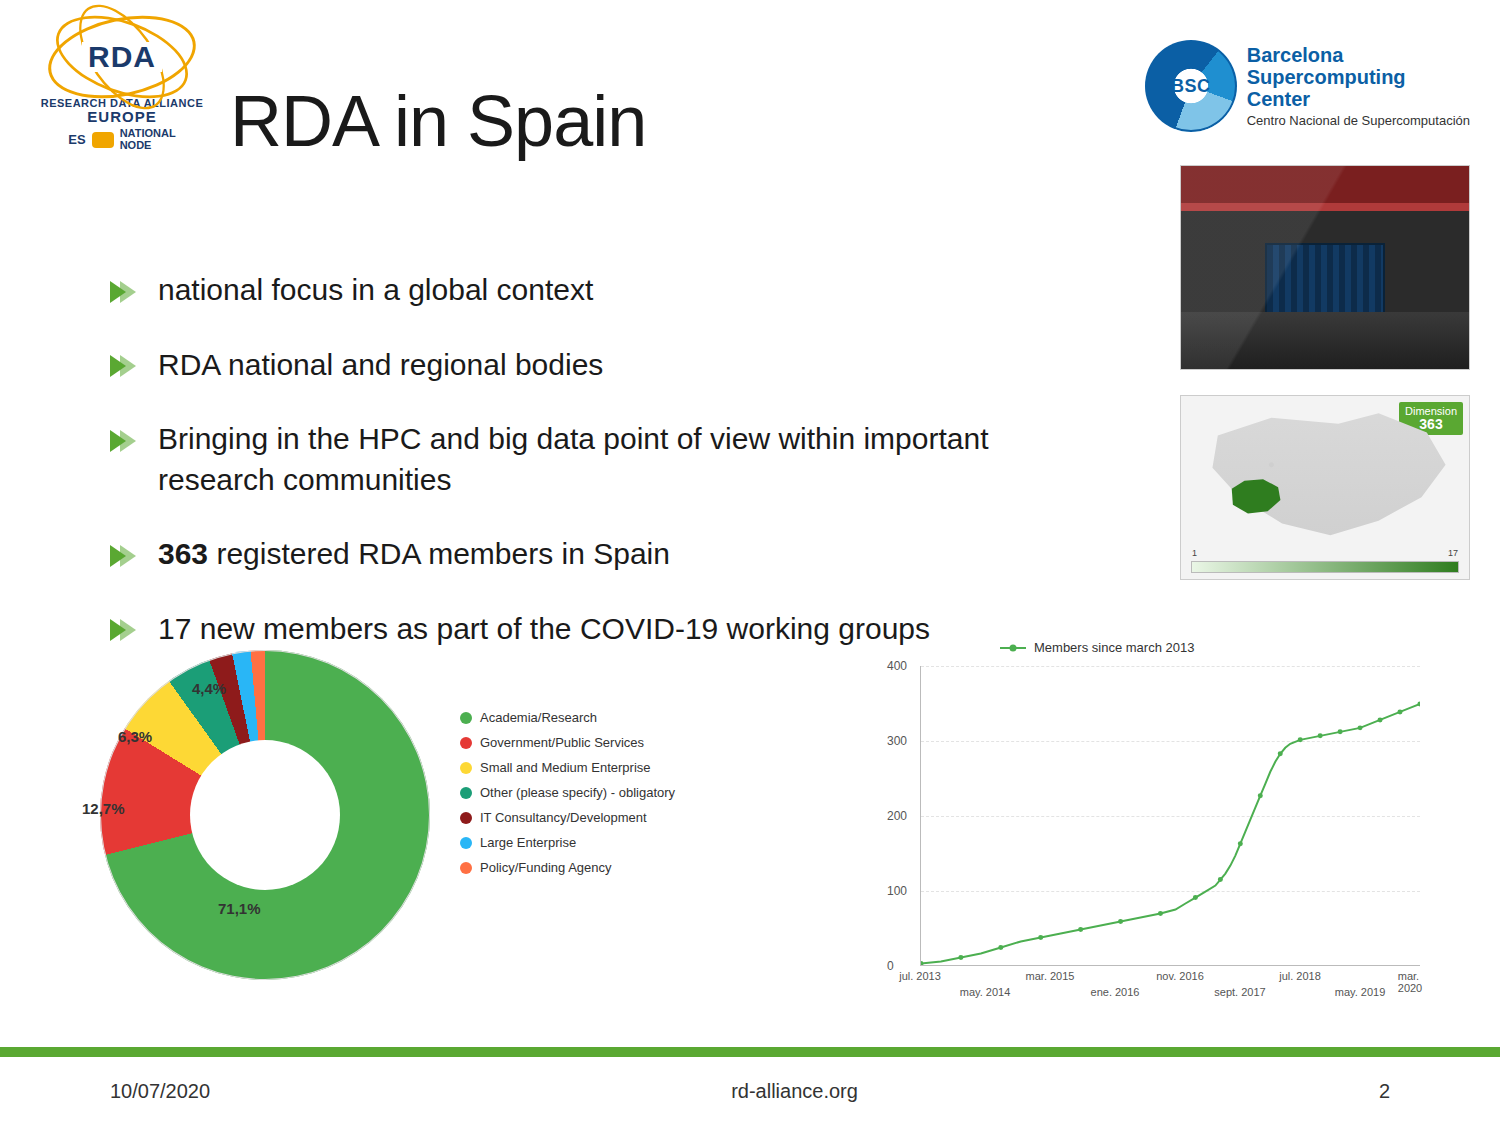RDA
RESEARCH DATA ALLIANCE
EUROPE
ES NATIONAL
NODE
RDA in Spain
Barcelona
Supercomputing
Center
Centro Nacional de Supercomputación
national focus in a global context
RDA national and regional bodies
Bringing in the HPC and big data point of view within important research communities
363 registered RDA members in Spain
17 new members as part of the COVID-19 working groups
Dimension363
1 17
71,1% 12,7% 6,3% 4,4%
Academia/Research
Government/Public Services
Small and Medium Enterprise
Other (please specify) - obligatory
IT Consultancy/Development
Large Enterprise
Policy/Funding Agency
Members since march 2013
400 300 200 100 0
jul. 2013 mar. 2015 nov. 2016 jul. 2018 mar. 2020
may. 2014 ene. 2016 sept. 2017 may. 2019
10/07/2020 rd-alliance.org 2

# # # # #

> [WHAT YOU SHOULD DO] The lines to reproduce run from the one that contains "Large Enterprise" through the last line above; copy them exactly.

> [OUTPUT]
Large Enterprise
Policy/Funding Agency
Members since march 2013
400 300 200 100 0
jul. 2013 mar. 2015 nov. 2016 jul. 2018 mar. 2020
may. 2014 ene. 2016 sept. 2017 may. 2019
10/07/2020 rd-alliance.org 2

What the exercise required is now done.